Todah rabah!  I am interested in its origins, it seems to also be considered Hungarian? If you know of any usages that would be wonderful. Thanks again, vg


----------



## cfu507

cremba said:


> i believe it has to be אתל
> do u need to locate it anywhere in literature?


 
The name in Hebrew is אטל. I have a relative who is called Etel. I'll ask her if she knows something.


----------



## Nunty

Is Etel a diminutive of Etta?


----------



## berndf

You can't answer this without knowing the family background. In some countries _Etel_ exists as a variant spelling for _Ethel _which is not of Hebrew origin at all. _Ethel_ is derived vom Anglo-Saxon and Old English _eðel_ or _æþel_, _noble_, akin to German _edel_. See also _Eðelhard_ (_noble heart_), an Anglo-Saxon male name.

In Yiddish you find Ethel/Etel (with the aforementioned Anglo-Saxon etymology) spelled עטעל. Could אטל be an adapation to modern Hebrew spelling?


----------



## cfu507

Nun-Translator said:


> Is Etel a diminutive of Etta?


I don't know, but the short version of Etel is Eti with tet: אטי.
אתי would be for Esther with taf: אסתר.


----------



## Nunty

אני לא בטוחה, אבל נדמה לי שפעם שמעתי שם שביידית כותבים אותו *אטע*. אם כך, יתכן גם אטע'ל. אבל לא זוכרת ממש.


----------



## berndf

Nun-Translator said:


> אני לא בטוחה, אבל נדמה לי שפעם שמעתי שם שביידית כותבים אותו אטע. אם כך, יתכן גם *אטע'ל*. אבל לא זוכרת ממש. _(highlighting mine)_


In Yiddish I would normally read this as "atel" or "otel". I would still argue that Yiddish spelling should be עטעל. Googling will give you a few examples of this spelling of the name.


----------



## Nunty

I agree about the Yiddish spelling, berndf. Sorry; my Yiddish is "contaminated" by Hebrew, which is why I used the _geresh-lamed_ instead of _ayin-lamed_ for the diminutive ending.
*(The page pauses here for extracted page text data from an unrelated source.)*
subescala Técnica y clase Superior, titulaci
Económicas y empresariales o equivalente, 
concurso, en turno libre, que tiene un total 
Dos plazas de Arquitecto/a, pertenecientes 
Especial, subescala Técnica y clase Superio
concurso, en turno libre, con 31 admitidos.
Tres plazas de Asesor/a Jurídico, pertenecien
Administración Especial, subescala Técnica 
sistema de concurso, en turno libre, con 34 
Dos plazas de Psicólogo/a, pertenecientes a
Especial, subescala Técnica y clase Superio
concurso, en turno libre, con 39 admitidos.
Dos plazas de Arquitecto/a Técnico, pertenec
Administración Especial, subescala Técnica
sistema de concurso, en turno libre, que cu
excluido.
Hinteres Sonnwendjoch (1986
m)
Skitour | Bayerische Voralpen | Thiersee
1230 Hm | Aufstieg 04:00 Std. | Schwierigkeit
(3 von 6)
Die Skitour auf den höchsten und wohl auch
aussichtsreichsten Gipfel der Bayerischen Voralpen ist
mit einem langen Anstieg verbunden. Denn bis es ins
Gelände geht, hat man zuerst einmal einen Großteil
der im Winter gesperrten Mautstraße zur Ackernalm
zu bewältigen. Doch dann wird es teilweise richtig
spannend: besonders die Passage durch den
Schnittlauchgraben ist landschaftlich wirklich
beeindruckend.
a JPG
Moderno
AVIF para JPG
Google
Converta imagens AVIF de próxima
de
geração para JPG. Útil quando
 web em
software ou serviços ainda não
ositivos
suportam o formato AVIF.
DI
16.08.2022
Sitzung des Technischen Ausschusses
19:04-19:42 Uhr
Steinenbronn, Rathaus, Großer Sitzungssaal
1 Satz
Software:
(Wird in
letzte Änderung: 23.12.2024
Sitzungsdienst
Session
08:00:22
As for the initial letter, yes - you are probably right.


----------



## berndf

Nun-Translator said:


> my Yiddish is "contaminated" by Hebrew


You just produced an example supporting my case that the name of cfu507's relative, אטל, is probably a Hebrew adptation of עטעל: The initial ע is replaced by א (as you did). Interconsonantic ע representing _e_ are usually omitted when assimilating Yiddish words into Hebrew.


----------